# Activity:
Below are several entries. Transcribe exactly those lines that fall from the one with "the Creative Commons Attribution 4.0 License." through the one with "Correspondence: Sara Vicca", end lines included.

----- Given entries

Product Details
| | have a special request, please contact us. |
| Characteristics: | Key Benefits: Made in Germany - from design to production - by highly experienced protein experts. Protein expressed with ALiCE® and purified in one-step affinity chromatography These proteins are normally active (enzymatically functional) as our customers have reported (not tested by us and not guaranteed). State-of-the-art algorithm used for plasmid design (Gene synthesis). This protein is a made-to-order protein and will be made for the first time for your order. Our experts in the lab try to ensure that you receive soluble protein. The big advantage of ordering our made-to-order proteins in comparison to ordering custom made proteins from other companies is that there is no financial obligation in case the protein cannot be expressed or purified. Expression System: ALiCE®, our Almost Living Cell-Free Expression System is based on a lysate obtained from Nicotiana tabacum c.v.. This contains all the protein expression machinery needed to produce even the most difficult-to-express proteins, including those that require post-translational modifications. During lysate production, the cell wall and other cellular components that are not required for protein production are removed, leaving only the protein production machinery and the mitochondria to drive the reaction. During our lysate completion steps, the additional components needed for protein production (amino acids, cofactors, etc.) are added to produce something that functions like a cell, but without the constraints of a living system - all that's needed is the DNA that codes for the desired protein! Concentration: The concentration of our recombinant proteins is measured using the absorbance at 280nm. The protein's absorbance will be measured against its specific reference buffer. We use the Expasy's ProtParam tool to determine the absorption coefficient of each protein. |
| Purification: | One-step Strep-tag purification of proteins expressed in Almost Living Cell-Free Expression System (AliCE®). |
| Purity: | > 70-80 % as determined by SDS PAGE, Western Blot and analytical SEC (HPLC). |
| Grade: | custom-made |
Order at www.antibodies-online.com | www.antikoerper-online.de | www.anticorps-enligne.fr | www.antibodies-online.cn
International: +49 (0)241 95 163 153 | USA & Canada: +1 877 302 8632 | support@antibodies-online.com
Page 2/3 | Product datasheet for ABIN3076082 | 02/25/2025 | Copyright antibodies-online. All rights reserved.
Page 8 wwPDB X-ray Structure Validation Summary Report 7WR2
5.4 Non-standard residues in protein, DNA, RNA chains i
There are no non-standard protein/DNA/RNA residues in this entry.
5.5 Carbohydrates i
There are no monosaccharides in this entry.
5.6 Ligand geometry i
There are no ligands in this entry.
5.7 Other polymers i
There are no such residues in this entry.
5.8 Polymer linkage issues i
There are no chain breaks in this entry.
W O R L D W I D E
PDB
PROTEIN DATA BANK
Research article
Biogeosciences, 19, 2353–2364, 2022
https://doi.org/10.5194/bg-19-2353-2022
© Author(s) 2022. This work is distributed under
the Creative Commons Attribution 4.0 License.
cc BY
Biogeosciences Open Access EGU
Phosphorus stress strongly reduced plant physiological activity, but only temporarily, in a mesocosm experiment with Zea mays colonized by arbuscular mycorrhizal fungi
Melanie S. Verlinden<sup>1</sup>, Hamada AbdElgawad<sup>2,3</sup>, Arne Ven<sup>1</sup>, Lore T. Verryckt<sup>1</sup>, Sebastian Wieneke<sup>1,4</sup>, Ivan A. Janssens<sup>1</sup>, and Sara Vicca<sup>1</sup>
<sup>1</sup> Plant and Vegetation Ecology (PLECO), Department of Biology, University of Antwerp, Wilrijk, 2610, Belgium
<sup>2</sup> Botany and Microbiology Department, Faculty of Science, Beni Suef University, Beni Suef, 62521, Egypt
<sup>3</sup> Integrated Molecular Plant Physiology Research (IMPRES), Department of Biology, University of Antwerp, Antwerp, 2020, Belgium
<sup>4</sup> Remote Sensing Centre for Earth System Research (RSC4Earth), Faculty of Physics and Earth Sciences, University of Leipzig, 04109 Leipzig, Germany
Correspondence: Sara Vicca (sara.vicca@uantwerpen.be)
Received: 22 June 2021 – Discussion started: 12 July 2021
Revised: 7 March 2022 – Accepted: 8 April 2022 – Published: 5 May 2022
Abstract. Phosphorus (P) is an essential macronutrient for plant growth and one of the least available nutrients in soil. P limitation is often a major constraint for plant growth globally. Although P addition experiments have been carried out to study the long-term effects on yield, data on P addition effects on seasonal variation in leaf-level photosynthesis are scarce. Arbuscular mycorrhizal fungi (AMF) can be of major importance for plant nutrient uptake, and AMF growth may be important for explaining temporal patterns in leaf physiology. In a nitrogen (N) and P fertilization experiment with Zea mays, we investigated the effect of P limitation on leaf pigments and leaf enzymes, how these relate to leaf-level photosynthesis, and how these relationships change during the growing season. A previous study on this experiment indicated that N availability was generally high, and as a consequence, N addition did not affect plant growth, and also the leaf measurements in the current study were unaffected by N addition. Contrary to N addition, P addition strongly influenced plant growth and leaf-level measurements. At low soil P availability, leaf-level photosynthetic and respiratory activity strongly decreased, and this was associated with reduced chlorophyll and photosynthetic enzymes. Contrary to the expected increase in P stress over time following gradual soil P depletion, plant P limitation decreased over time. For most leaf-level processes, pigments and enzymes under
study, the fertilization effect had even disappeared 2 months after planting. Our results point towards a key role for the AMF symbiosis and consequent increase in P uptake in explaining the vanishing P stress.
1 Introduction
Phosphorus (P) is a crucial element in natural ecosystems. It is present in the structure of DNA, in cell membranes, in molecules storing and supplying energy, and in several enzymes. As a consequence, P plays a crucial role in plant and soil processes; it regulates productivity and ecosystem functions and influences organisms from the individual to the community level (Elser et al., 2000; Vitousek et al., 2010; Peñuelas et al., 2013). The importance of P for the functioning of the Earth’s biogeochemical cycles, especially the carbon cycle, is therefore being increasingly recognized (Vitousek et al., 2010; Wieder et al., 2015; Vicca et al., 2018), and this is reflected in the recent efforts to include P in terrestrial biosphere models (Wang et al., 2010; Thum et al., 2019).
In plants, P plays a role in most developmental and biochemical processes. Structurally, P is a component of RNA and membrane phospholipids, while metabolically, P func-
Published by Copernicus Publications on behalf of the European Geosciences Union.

----------

# The answer:
the Creative Commons Attribution 4.0 License.
cc BY
Biogeosciences Open Access EGU
Phosphorus stress strongly reduced plant physiological activity, but only temporarily, in a mesocosm experiment with Zea mays colonized by arbuscular mycorrhizal fungi
Melanie S. Verlinden<sup>1</sup>, Hamada AbdElgawad<sup>2,3</sup>, Arne Ven<sup>1</sup>, Lore T. Verryckt<sup>1</sup>, Sebastian Wieneke<sup>1,4</sup>, Ivan A. Janssens<sup>1</sup>, and Sara Vicca<sup>1</sup>
<sup>1</sup> Plant and Vegetation Ecology (PLECO), Department of Biology, University of Antwerp, Wilrijk, 2610, Belgium
<sup>2</sup> Botany and Microbiology Department, Faculty of Science, Beni Suef University, Beni Suef, 62521, Egypt
<sup>3</sup> Integrated Molecular Plant Physiology Research (IMPRES), Department of Biology, University of Antwerp, Antwerp, 2020, Belgium
<sup>4</sup> Remote Sensing Centre for Earth System Research (RSC4Earth), Faculty of Physics and Earth Sciences, University of Leipzig, 04109 Leipzig, Germany
Correspondence: Sara Vicca (sara.vicca@uantwerpen.be)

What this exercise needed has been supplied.